Throughout your spouse's military career, it's likely that you'll wind up spending a holiday away from extended family. Whether your spouse is deployed or you live overseas, you might spend a holiday unlike anything you've known before.

Living overseas during the holidays can be challenging and maybe even a little sad. However, it is also a wonderful opportunity to experience new adventures. Whether you are a pro at overseas holidays or this is your first...there are some things to keep in mind.

1) Make it your holiday.

It doesn't always feel like the holidays. I live in South Texas right now and because it is 80 degrees outside and I am in shorts and a t-shirt on Thanksgiving, it doesn't feel like my traditional holiday---and I’m still stateside!

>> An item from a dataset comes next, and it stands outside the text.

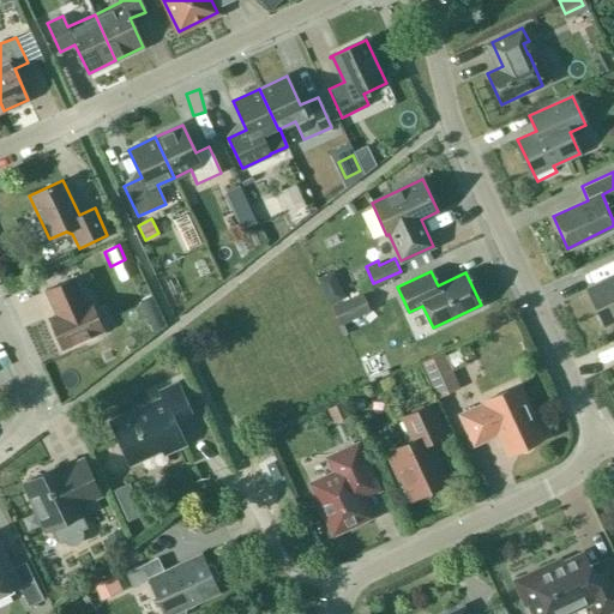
[(103,331),(89,300),(84,301),(74,277),(44,290),(55,314),(48,318),(62,349),(84,339),(89,341),(97,337),(98,333),(103,331)]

When living overseas, you may not always live in an area that fosters your traditional holiday celebration, but it's essential that you keep the traditions that are important to you. You may live in Guam where there are no real Christmas trees in sight, but that is all the more reason to make your home reflect how you want to feel for the holidays. My sister and I crank down the air conditioner so that we can comfortably wear sweaters for a day. Silly? Maybe, but it makes us feel at home. 

2) Involve the community.

Realize that you're not the only family missing home. Chances are, most people are also unable to make it home for the holidays or cannot have family visit. Embrace it!

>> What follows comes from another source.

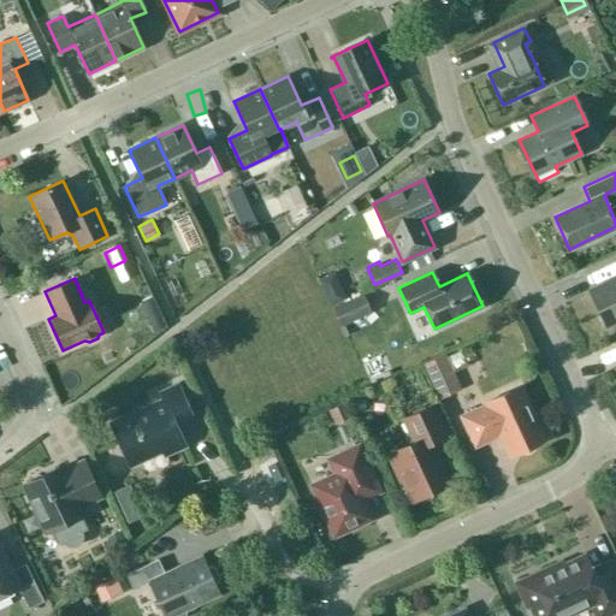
[(615,278),(590,291),(605,326),(615,320),(615,278)]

My friend Laura says, “My favorite Thanksgiving was spent in Guam. My good friend Jeanne had 30 people over to her home. Some were military families, while others were families permanently living on Guam. I had never shared dinner with so many people, and it was such a yummy dinner with everyone bringing their special dish to the table. I will always be thankful for that moment!” Fellowship is key to holidays and if you cannot do it with your family, fellowship with the people around you!

3) Try something new.

 Learn about the culture where you live. Does that country celebrate the same holidays that you do? Learn how they celebrate. My friend living in Okinawa says, “Our holiday table always has some of our favorite traditional family recipes, but also a few new ones integrating exotic flavors and local ingredients.”

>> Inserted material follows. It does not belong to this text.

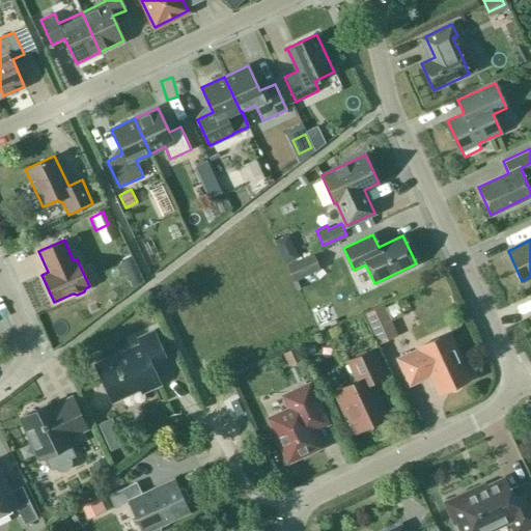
[(285,264),(292,280),(319,269),(312,252),(285,264)]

This gives their family the opportunity to better understand the culture they're now a part of. In the same way, the people you meet expose you to new traditions that they were raised with. Capitalize on your opportunity to learn something new and make the people around you feel special by celebrating their own traditions with them.

4) Travel!

A flight home may cost more time and money than you can afford over the holidays, but consider traveling more locally to your current duty station. Some friends of mine stationed in Japan traveled to Tokyo this Thanksgiving and spent their holiday at Disneyland. While this may not be your "tradition," it's a great way to embrace the opportunity that lies before you. There will be many more years for traditional holidays with family ahead!

As you prepare for your holiday overseas, remember to enjoy it. Although the scenery is different, it is still your celebration. 

Happy holidays to you, and please share your new overseas holiday traditions with us!